The ILGA chair, Philip Crawford, said on Wednesday the authority was also considering two further liquor licences for other “non-gaming areas of the casino” which were due to be decided “within the week”.
“Last month ILGA decided against approving a range of regulatory items related to the casino’s gaming activities prior to the release of the Bergin inquiry’s findings in February 2021,” Crawford said.
“At the time, ILGA agreed to work with Crown Resorts to enable opening this month of all non-gaming areas including accommodation, restaurants, bars and entertainment areas.”
Crawford said the authority’s position on Crown’s gaming operations had “not changed” and that the interim liquor licence would only apply until 30 April 2021.
“This will enable ILGA to consider any suitability concerns arising from the Bergin inquiry following the handing down of the report due early next year, before making a further decision regarding an extension to the licence,” he said.
In a statement to the Australian Securities Exchange after the ILGA decision, Crown said it was “finalising its pre-opening activities and expects to progressively commence non-gaming operations at Crown Sydney from 28 December 2020”.
The former judge Patricia Bergin has been investigating Crown’s suitability to hold a Sydney gaming licence and heard allegations that the company had ignored warning signs of money laundering within its casinos.
In November the counsel assisting the inquiry, Adam Bell SC, recommended that Crown and its major shareholder James Packer be found unfit to be involved in running the new casino.

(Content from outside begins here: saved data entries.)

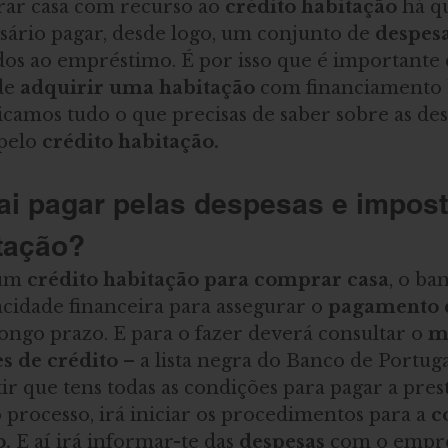
ar casa com recurso ao 
crédito habitação
 há q
sário pagar, desde logo, um conjunto de
 despesa
dos ao empréstimo. É por isso que é importante 
de
 adquirir uma habitação
 com financiamento 
licamos tudo o que precisas de saber sobre as des
pelo
 crédito habitação.
ai pagar pelas despesas e impost
itação?
um
 crédito habitação para comprar casa
, o ba
pacidade financeira para assegurar o
 pagamento 
longo prazo. E para o fazer deverá consultar o 
m
s de crédito
 – a lista negra do Banco de Portuga
ir que tens todas as condições para pagar a prest
 processo, irá iniciar os procedimentos para a 
c
o.
 E aí irá informar-te das 
despesas
 com o empré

Crown had previously indicated it would push ahead with opening parts of the new venue in December despite the inquiry’s findings not yet being handed down, and Crawford had previously said it was open to the company to apply for licences which would allow it to open its hotel and restaurants at Barangaroo.
During the inquiry, Crown made a number of concessions on its operations, including saying it said it would not deal with junkets unless they were approved by regulators, something that would require changes to the law in Victoria and NSW.
In November Crown’s counsel told the inquiry that it had already taken steps since 2017, when allegations of money laundering were raised in Nine media, to improve its anti-money laundering processes and that more steps had been taken since the inquiry had begun.
The company also made a bombshell admission that dirty cash had probably been laundered through its bank accounts.